**Work to be completed:**
Could you copy the data verbatim, from its first line through the line containing "crèmes, et même", including both ends?

**Supplied material:**
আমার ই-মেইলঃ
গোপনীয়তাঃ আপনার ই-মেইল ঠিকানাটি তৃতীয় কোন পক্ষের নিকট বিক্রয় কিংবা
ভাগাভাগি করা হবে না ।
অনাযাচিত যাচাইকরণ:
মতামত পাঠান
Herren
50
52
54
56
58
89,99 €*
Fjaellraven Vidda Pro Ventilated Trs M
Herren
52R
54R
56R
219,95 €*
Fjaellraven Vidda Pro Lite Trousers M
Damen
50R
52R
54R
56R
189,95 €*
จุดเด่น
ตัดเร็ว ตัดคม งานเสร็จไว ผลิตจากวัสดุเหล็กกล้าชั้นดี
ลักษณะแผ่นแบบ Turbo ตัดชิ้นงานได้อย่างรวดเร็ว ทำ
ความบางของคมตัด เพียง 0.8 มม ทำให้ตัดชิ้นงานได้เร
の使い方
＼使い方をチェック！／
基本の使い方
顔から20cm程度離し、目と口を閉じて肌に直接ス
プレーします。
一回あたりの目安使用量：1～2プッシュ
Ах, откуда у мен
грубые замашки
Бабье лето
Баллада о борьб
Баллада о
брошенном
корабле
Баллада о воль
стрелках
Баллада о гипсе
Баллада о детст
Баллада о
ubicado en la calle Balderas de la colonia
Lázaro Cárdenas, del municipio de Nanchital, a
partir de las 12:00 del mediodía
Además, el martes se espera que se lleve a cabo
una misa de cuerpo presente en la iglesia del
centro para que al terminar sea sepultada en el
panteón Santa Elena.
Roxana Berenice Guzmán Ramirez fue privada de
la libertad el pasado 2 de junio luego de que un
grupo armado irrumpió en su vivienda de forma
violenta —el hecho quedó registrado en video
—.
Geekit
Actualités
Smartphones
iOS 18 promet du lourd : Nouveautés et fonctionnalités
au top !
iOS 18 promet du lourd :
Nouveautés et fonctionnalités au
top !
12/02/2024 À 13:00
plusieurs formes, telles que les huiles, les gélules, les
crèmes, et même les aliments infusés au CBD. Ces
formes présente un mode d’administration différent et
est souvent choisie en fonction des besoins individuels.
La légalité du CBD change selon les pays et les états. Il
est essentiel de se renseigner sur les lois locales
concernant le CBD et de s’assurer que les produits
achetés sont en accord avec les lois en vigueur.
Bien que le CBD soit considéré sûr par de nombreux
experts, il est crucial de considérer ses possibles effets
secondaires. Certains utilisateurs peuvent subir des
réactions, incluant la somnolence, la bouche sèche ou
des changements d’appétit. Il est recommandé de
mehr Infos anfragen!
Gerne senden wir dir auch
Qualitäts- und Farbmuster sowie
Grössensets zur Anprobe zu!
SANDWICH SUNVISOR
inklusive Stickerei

**Task response:**
আমার ই-মেইলঃ
গোপনীয়তাঃ আপনার ই-মেইল ঠিকানাটি তৃতীয় কোন পক্ষের নিকট বিক্রয় কিংবা
ভাগাভাগি করা হবে না ।
অনাযাচিত যাচাইকরণ:
মতামত পাঠান
Herren
50
52
54
56
58
89,99 €*
Fjaellraven Vidda Pro Ventilated Trs M
Herren
52R
54R
56R
219,95 €*
Fjaellraven Vidda Pro Lite Trousers M
Damen
50R
52R
54R
56R
189,95 €*
จุดเด่น
ตัดเร็ว ตัดคม งานเสร็จไว ผลิตจากวัสดุเหล็กกล้าชั้นดี
ลักษณะแผ่นแบบ Turbo ตัดชิ้นงานได้อย่างรวดเร็ว ทำ
ความบางของคมตัด เพียง 0.8 มม ทำให้ตัดชิ้นงานได้เร
の使い方
＼使い方をチェック！／
基本の使い方
顔から20cm程度離し、目と口を閉じて肌に直接ス
プレーします。
一回あたりの目安使用量：1～2プッシュ
Ах, откуда у мен
грубые замашки
Бабье лето
Баллада о борьб
Баллада о
брошенном
корабле
Баллада о воль
стрелках
Баллада о гипсе
Баллада о детст
Баллада о
ubicado en la calle Balderas de la colonia
Lázaro Cárdenas, del municipio de Nanchital, a
partir de las 12:00 del mediodía
Además, el martes se espera que se lleve a cabo
una misa de cuerpo presente en la iglesia del
centro para que al terminar sea sepultada en el
panteón Santa Elena.
Roxana Berenice Guzmán Ramirez fue privada de
la libertad el pasado 2 de junio luego de que un
grupo armado irrumpió en su vivienda de forma
violenta —el hecho quedó registrado en video
—.
Geekit
Actualités
Smartphones
iOS 18 promet du lourd : Nouveautés et fonctionnalités
au top !
iOS 18 promet du lourd :
Nouveautés et fonctionnalités au
top !
12/02/2024 À 13:00
plusieurs formes, telles que les huiles, les gélules, les
crèmes, et même les aliments infusés au CBD. Ces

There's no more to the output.